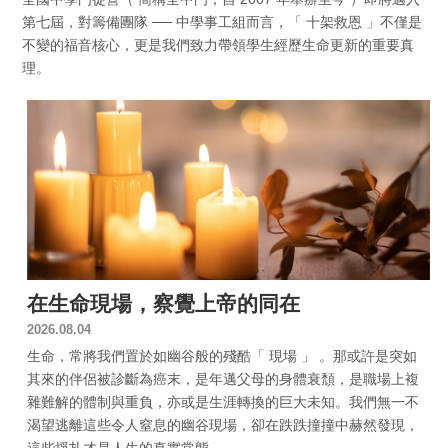
第七屆，對籌備團隊 ── 中學事工組而言，「 十架救恩 」不僅是
不變的福音核心，更是我們致力帶領學生經歷生命更新的重要真
理。
在生命現場，察覺上帝的同在
2026.08.04
生命，常將我們置於如幽谷般的殘酷「 現場 」 。那或許是突如
其來的伴侶被診斷為癌末，是年邁父母的身體衰頹，是職場上複
雜難解的體制與重負，亦或是生涯轉換的巨大未知。我們無一不
渴望逃離這些令人窒息的幽谷現場，卻在跌跌撞撞中赫然發現，
這些掙扎才是人生的真實常態 .....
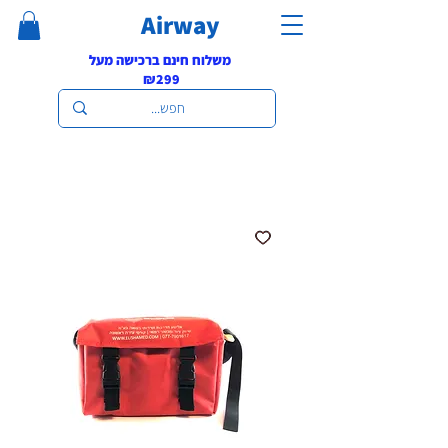
Airway
משלוח חינם ברכישה מעל
₪299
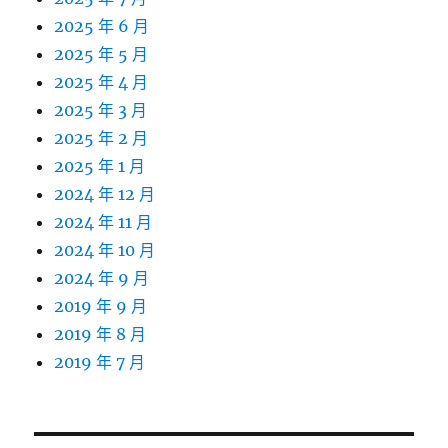
2025 年 6 月
2025 年 5 月
2025 年 4 月
2025 年 3 月
2025 年 2 月
2025 年 1 月
2024 年 12 月
2024 年 11 月
2024 年 10 月
2024 年 9 月
2019 年 9 月
2019 年 8 月
2019 年 7 月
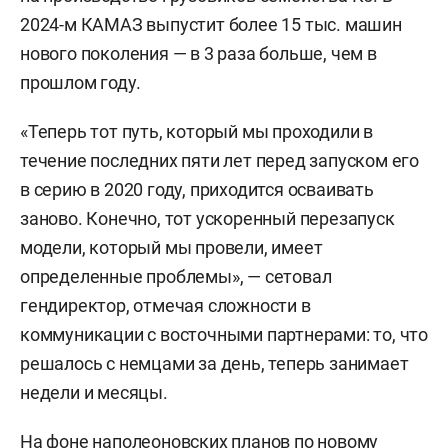
2024-м КАМАЗ выпустит более 15 тыс. машин
нового поколения — в 3 раза больше, чем в
прошлом году.
«Теперь тот путь, который мы проходили в
течение последних пяти лет перед запуском его
в серию в 2020 году, приходится осваивать
заново. Конечно, тот ускоренный перезапуск
модели, который мы провели, имеет
определенные проблемы», — сетовал
гендиректор, отмечая сложности в
коммуникации с восточными партнерами: то, что
решалось с немцами за день, теперь занимает
недели и месяцы.
На фоне наполеоновских планов по новому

━━━━

▸ Work to complete:
Copy out, unchanged, every line of the data above, starting at the line containing "2024-м КАМАЗ выпустит более 15 тыс. машин" and ending with the final line of the data, both included.

▸ Finished exercise:
2024-м КАМАЗ выпустит более 15 тыс. машин
нового поколения — в 3 раза больше, чем в
прошлом году.
«Теперь тот путь, который мы проходили в
течение последних пяти лет перед запуском его
в серию в 2020 году, приходится осваивать
заново. Конечно, тот ускоренный перезапуск
модели, который мы провели, имеет
определенные проблемы», — сетовал
гендиректор, отмечая сложности в
коммуникации с восточными партнерами: то, что
решалось с немцами за день, теперь занимает
недели и месяцы.
На фоне наполеоновских планов по новому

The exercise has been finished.